About a quarter of the way through, dancer Sharat Lin donned a monarch butterfly costume and performed the interpretive “dance of peace.” 

Lin, who first started performing the dance with a group of friends in 2008, said that they originally danced on street corners and at farmers markets, even getting invited to museums. Now, in the midst of the Black Lives Matter movement, Lin and his group have been attending and performing at protests throughout the Bay Area.

“We started doing the dance to put joy and happiness in the world,” Lin said. “When you come to rallies, people don’t want to just hear a bunch of speeches for an hour. So it’s good to have some performers — it’s just part of making it more fun for people.”
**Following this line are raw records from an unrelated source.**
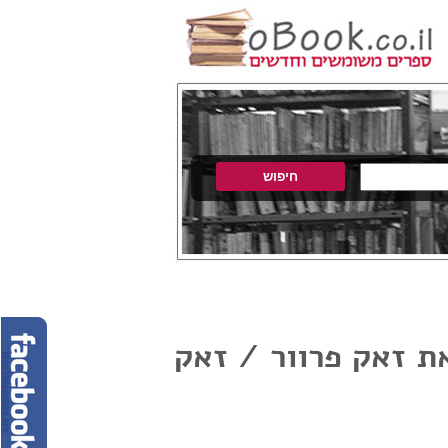
ת זאק פרוור / זאק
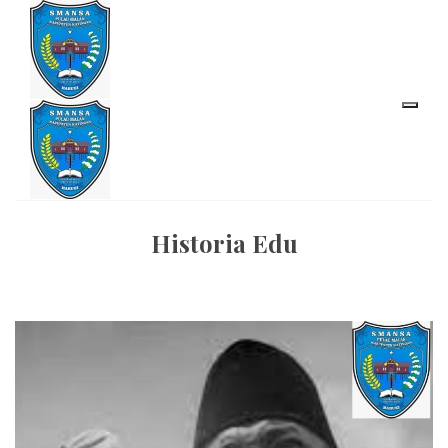
Historia Edu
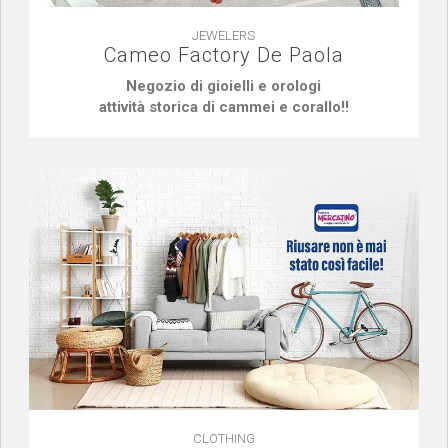
JEWELERS
Cameo Factory De Paola
Negozio di gioielli e orologi
attività storica di cammei e corallo!!
CLOTHING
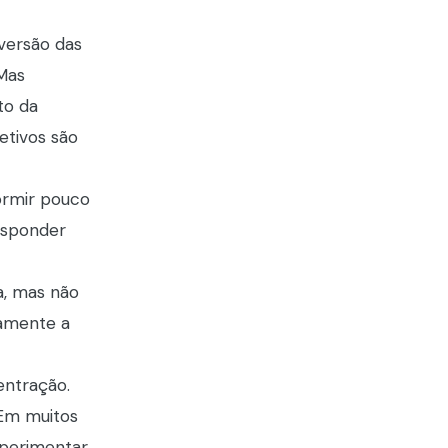
versão das
 Mas
to da
etivos são
ormir pouco
Responder
a, mas não
tamente a
centração.
 Em muitos
xperimentar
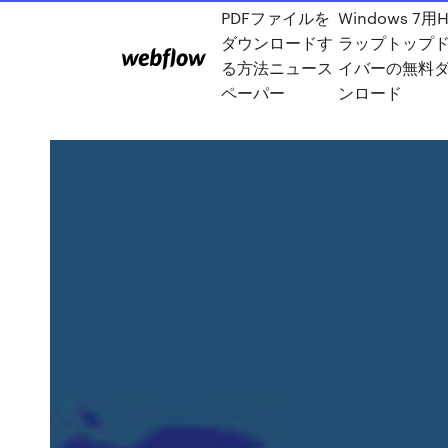
PDFファイルを
Windows 7用
ダウンロードす
ラップトップ
る方法ニュース
イバーの無料
ペーパー
ンロード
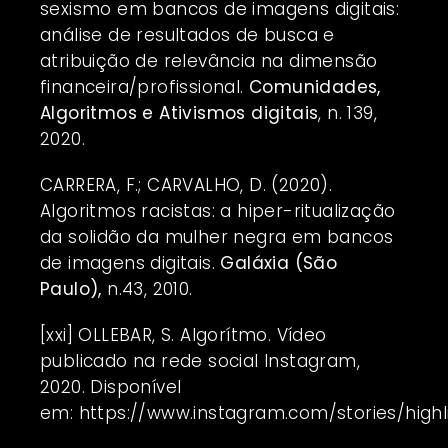
sexismo em bancos de imagens digitais:
análise de resultados de busca e
atribuição de relevância na dimensão
financeira/profissional.
Comunidades,
Algoritmos e Ativismos digitais
, n. 139,
2020.
CARRERA, F.; CARVALHO, D. (2020).
Algoritmos racistas: a hiper-ritualização
da solidão da mulher negra em bancos
de imagens digitais.
Galáxia (São
Paulo),
n.43, 2010.
[xxi]
OLLEBAR, S. Algorítmo. Vídeo
publicado na rede social Instagram,
2020. Disponível
em:
https://www.instagram.com/stories/high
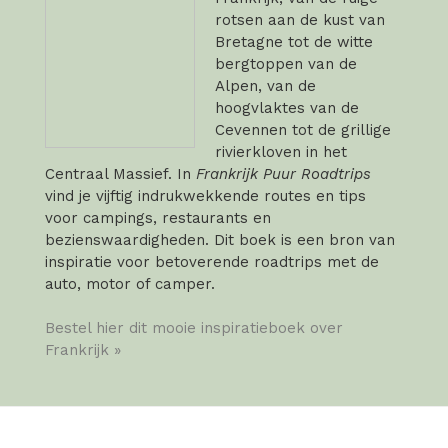
rotsen aan de kust van
Bretagne tot de witte
bergtoppen van de
Alpen, van de
hoogvlaktes van de
Cevennen tot de grillige
rivierkloven in het
Centraal Massief. In
Frankrijk Puur Roadtrips
vind je vijftig indrukwekkende routes en tips
voor campings, restaurants en
bezienswaardigheden. Dit boek is een bron van
inspiratie voor betoverende roadtrips met de
auto, motor of camper.
Bestel hier dit mooie inspiratieboek over
Frankrijk »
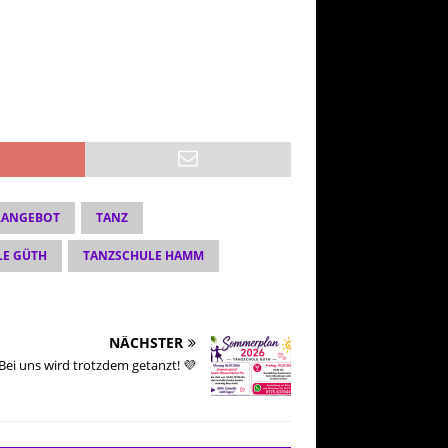
ANGEBOT
TANZ
LE GÜTH
TANZSCHULE HAMM
NÄCHSTER
ei uns wird trotzdem getanzt! 💜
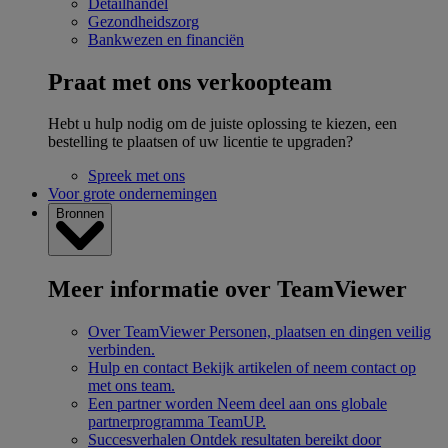
Detailhandel
Gezondheidszorg
Bankwezen en financiën
Praat met ons verkoopteam
Hebt u hulp nodig om de juiste oplossing te kiezen, een
bestelling te plaatsen of uw licentie te upgraden?
Spreek met ons
Voor grote ondernemingen
Bronnen
Meer informatie over TeamViewer
Over TeamViewer
Personen, plaatsen en dingen veilig
verbinden.
Hulp en contact
Bekijk artikelen of neem contact op
met ons team.
Een partner worden
Neem deel aan ons globale
partnerprogramma TeamUP.
Succesverhalen
Ontdek resultaten bereikt door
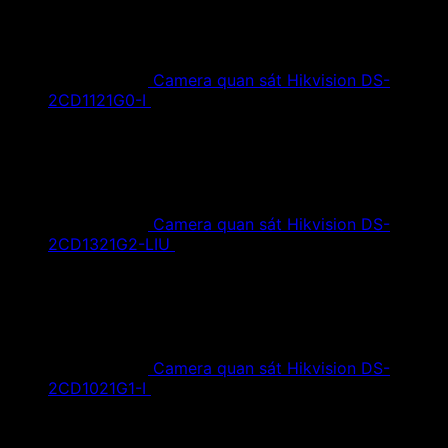
Camera quan sát Hikvision DS-
2CD1121G0-I
1,420,000
₫
Giá gốc là:
1,420,000 ₫.
890,000
₫
Giá hiện tại là: 890,000 ₫.
Camera quan sát Hikvision DS-
2CD1321G2-LIU
1,610,000
₫
Giá gốc là:
1,610,000 ₫.
890,000
₫
Giá hiện tại là: 890,000 ₫.
Camera quan sát Hikvision DS-
2CD1021G1-I
1,350,000
₫
Giá gốc là:
1,350,000 ₫.
790,000
₫
Giá hiện tại là: 790,000 ₫.
Tin tức mới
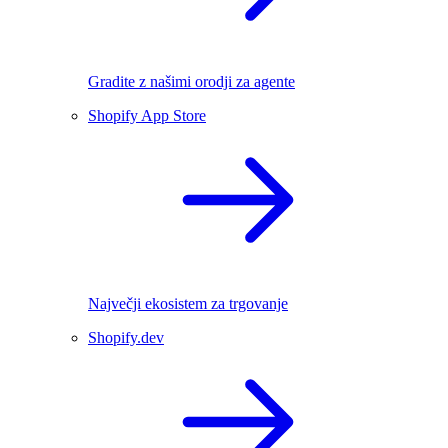
Gradite z našimi orodji za agente
Shopify App Store
Največji ekosistem za trgovanje
Shopify.dev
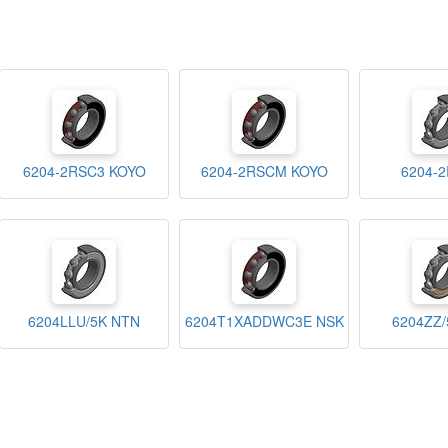
6204-2RSC3 KOYO
6204-2RSCM KOYO
6204-2
6204LLU/5K NTN
6204T1XADDWC3E NSK
6204ZZ/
Robertson said that under normal circumstances the Grannies would’ve sung, but that was scrapped in favor of Lin’s dance due to the pandemic. The Grannies also consulted with a nurse who “specializes in safe gatherings” before hosting the event, implementing safety measures such as disinfecting the microphone as it was passed to different speakers.

“When I woke up this morning, I didn’t want to come out here when I looked at the temperature,” Robertson said when asked why she came out to protest today. “But if I don’t rage for a couple of weeks I’m feeling like I need to get out there and be visible and be a presence.”